*PROBLEMS TO WORK ON*.
(A) In the exercise on separation of variables, why does part (a) have the solver try u(x,t) = X(x)T(t)? Answer in one to three sentences.
(B) Write what comes next in the separation-of-variables exercise on ∂u/∂t = ∂²u/∂x² + 2∂u/∂x, picking up after its final part.

++++ PASSAGE PROVIDED ++++

Proceeding as follows, use the method of separation of variables to solve
$\dfrac{\partial{u}}{\partial{t}} = \dfrac{\partial^2{u}}{\partial{x}^2} + 2\dfrac{\partial{u}}{\partial{x}}$ subject to $u(0,t) = 0$ and $u(\pi,t) = 0$ for $t > 0$ and to $u(x,0) = 1$ for $0 < x < \pi$.
(a) Try $u(x,t) = X(x)T(t)$ to get a pair of ordinary differential equations.
(b) Solve the differential equation for $X(x)$ by trying $X(x) = e^{mx}$. In particular, show that $m = -1 \pm \sqrt{1 - \lambda}$.
(c) Only the case $\lambda > 1$ is relevant. Solve the boundary value problem for $X(x)$ to determine the eigenfunctions.
(d) Solve the differential equation for $T(t)$.
(e) Write down the general solution to the partial differential equation.
(f) Find the solution of the problem by fitting the initial condition.

++++ DATASET EXTRACT ++++

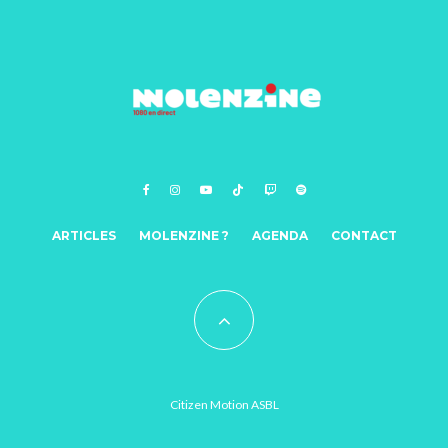
ARTICLES
MOLENZINE ?
AGENDA
CONTACT
Citizen Motion ASBL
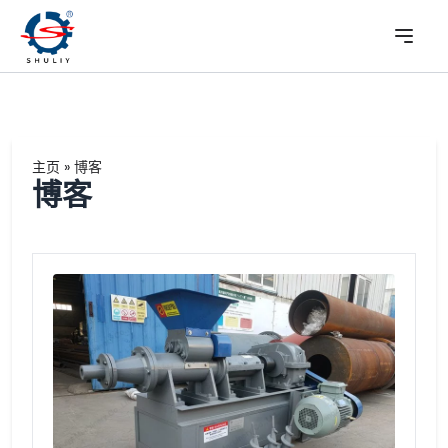
主页
»
博客
博客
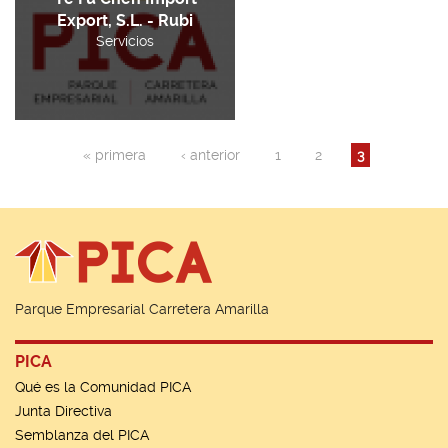
Export, S.L. - Rubi
Servicios
Páginas
« primera
‹ anterior
1
2
3
Parque Empresarial Carretera Amarilla
PICA
Qué es la Comunidad PICA
Junta Directiva
Semblanza del PICA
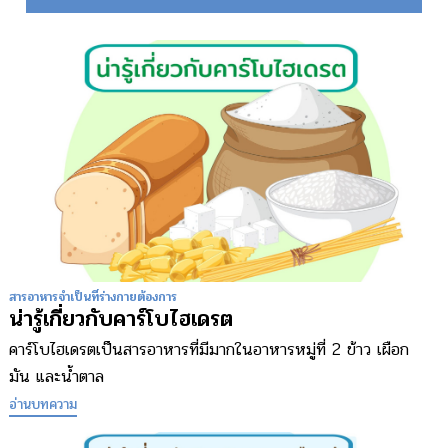
สารอาหารจำเป็นที่ร่างกายต้องการ
น่ารู้เกี่ยวกับคาร์โบไฮเดรต
คาร์โบไฮเดรตเป็นสารอาหารที่มีมากในอาหารหมู่ที่ 2 ข้าว เผือก
มัน และน้ำตาล
อ่านบทความ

++++

*RESULTS OF THE TASKS*.
(A) The product form u(x,t) = X(x)T(t) is tried in order to turn the partial differential equation into a pair of ordinary differential equations.

(B)
I have completed the problem up to and including (f). My work agrees with the solutions for all components except for (f).
The general solution the the partial differential equation (from (e)) is
$u(x, t) = \sum_{n = 1}^\infty b_n e^{-x} e^{-(1 + n^2)t}\sin(nx)$.
The solutions have the following for (f):
The initial condition $u(x,0) = 1$ is satisfied if $\sum_{n = 1}^\infty b_n e^{-x} \sin(nx) = 1$
$\implies \sum_{n = 1}^\infty b_n \sin(nx) = e^x$
$\implies b_n = \dfrac{4n}{\pi(1 + n^2)}$, $n$ odd
The solution to the problem is $u(x, t) = \dfrac{4e^{-x}}{\pi} \sum_{odd \ n = 1}^\infty \dfrac{ne^{-(1 + n^2)t} \sin(nx)}{1 + n^2}$
However, my solution for (f) is as follows:
Using the formula for the coefficients of a Fourier series, we have
$$b_n = \frac{2}{\pi} \int_0^\pi e^x \sin(nx) \ dx.$$
Which, after using integration by parts, should be $b_n = \dfrac{2}{\pi} \left( \dfrac{n - e^\pi n \cos(n\pi)}{1 + n^2} \right)$.
As you can see, there is a discrepancy between my solution for $b_n$ and that of the instructor. I have also checked my integration by parts calculation using an online calculator, so I don't think it's incorrect. I would greatly appreciate it if people could please take the time to clarify this.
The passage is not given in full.